Heart disease doesn’t go on vacation
By Dr. Conley
In 2020, heart disease was the number one cause of death among Americans, accounting for 690,000 deaths—20% of all deaths in the United States. Unfortunately, this isn’t an anomaly as heart disease-related deaths around the world have been increasing significantly for over two decades.
While the statistics may seem grim, heart disease is generally something that can be prevented and even reversed with the proper diet and exercise.
What is heart disease?
Heart disease is a broad term that encompasses multiple different diagnoses including congestive heart failure, coronary artery disease, and high blood pressure as well as some rhythm disorders.
What are the warning signs of heart disease?
Heart disease can be symptomatic or asymptomatic. For example, many people with high blood pressure will not experience or display any symptoms. Individuals with coronary artery disease may not know that they have an issue until they start to develop symptoms like shortness of breath, fatigue, weakness, or chest pain.
What activities or behaviors are commonly linked to heart disease?
Tobacco abuse, poor diet, and sedentary lifestyles are strongly linked to heart disease. Additionally, high cholesterol, diabetes, and high blood pressure are potentially modifiable risk factors that can put you at risk for heart disease.
Is heart disease reversible?
If caught early, heart disease can be reversed by addressing specific risk factors and making lifestyle choices to prevent worsening the condition. Reducing or eliminating the activities and behaviors listed above can help reverse the effects of heart disease.
Is heart disease hereditary?
In many people, heart disease has a genetic component but can still be modified with the right lifestyle choices.
How can someone reduce their risk of heart disease?
Quitting (or never starting) smoking is one of the best things that someone can do to minimize or reduce the risk of heart disease.

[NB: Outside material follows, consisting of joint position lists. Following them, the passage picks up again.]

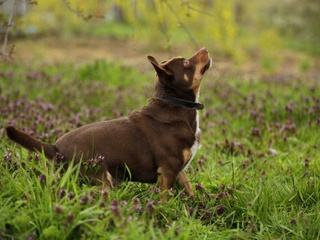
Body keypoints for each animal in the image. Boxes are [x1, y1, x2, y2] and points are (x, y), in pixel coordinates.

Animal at [6, 47, 211, 198]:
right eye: (185, 63)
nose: (204, 48)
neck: (175, 103)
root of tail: (55, 148)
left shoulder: (179, 170)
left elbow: (189, 189)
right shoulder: (168, 170)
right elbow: (166, 199)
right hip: (102, 179)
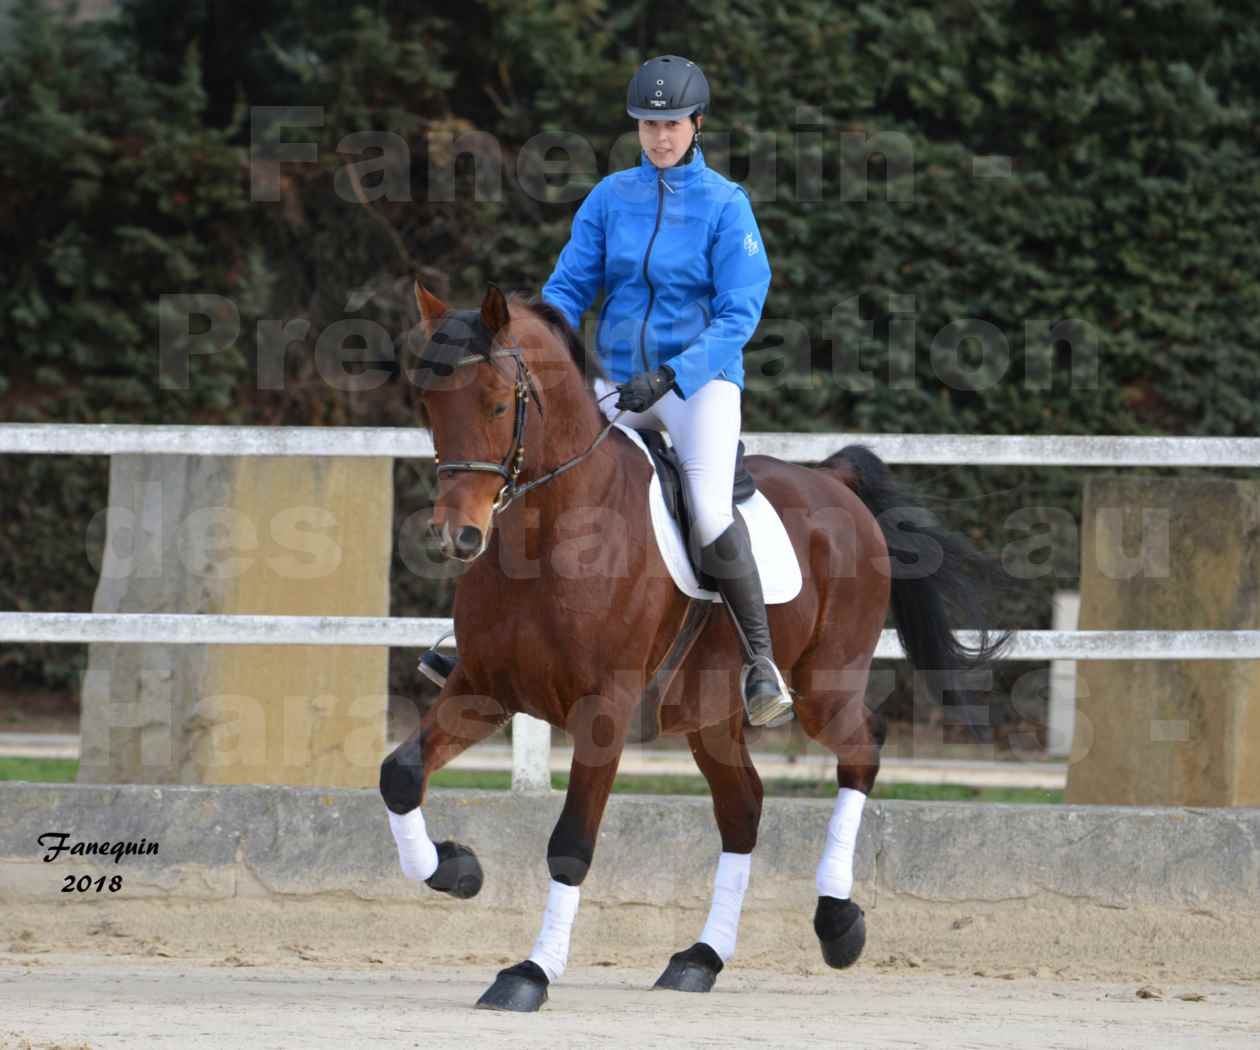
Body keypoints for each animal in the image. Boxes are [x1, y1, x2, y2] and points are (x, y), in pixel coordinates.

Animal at [378, 282, 1008, 1013]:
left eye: (498, 403)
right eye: (429, 405)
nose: (457, 537)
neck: (549, 531)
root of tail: (833, 480)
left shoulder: (603, 711)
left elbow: (571, 844)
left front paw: (530, 973)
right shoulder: (482, 687)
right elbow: (400, 775)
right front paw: (458, 869)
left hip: (825, 686)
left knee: (861, 752)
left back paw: (838, 923)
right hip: (709, 714)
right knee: (744, 809)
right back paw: (700, 959)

Staying physically active and keeping your body at a healthy weight also helps to reduce the risk of disease. If you have high blood pressure, high cholesterol, or diabetes you should work closely with your doctor to monitor and manage these issues.
Despite the prevalence of information and resources available, people still don’t realize just how important the role their diet plays in keeping their hearts healthy. By and large, Americans eat diets that are very heavy in carbohydrates and sugar and do not consume enough fruits, vegetables, and protein. Having a diet high in fruits, vegetables, and protein and minimizing processed foods is another thing the individuals have a lot of control over in regards to the prevention of heart disease.
For most people, small changes in their diet and exercise routine can make a big impact on their heart health and overall fitness.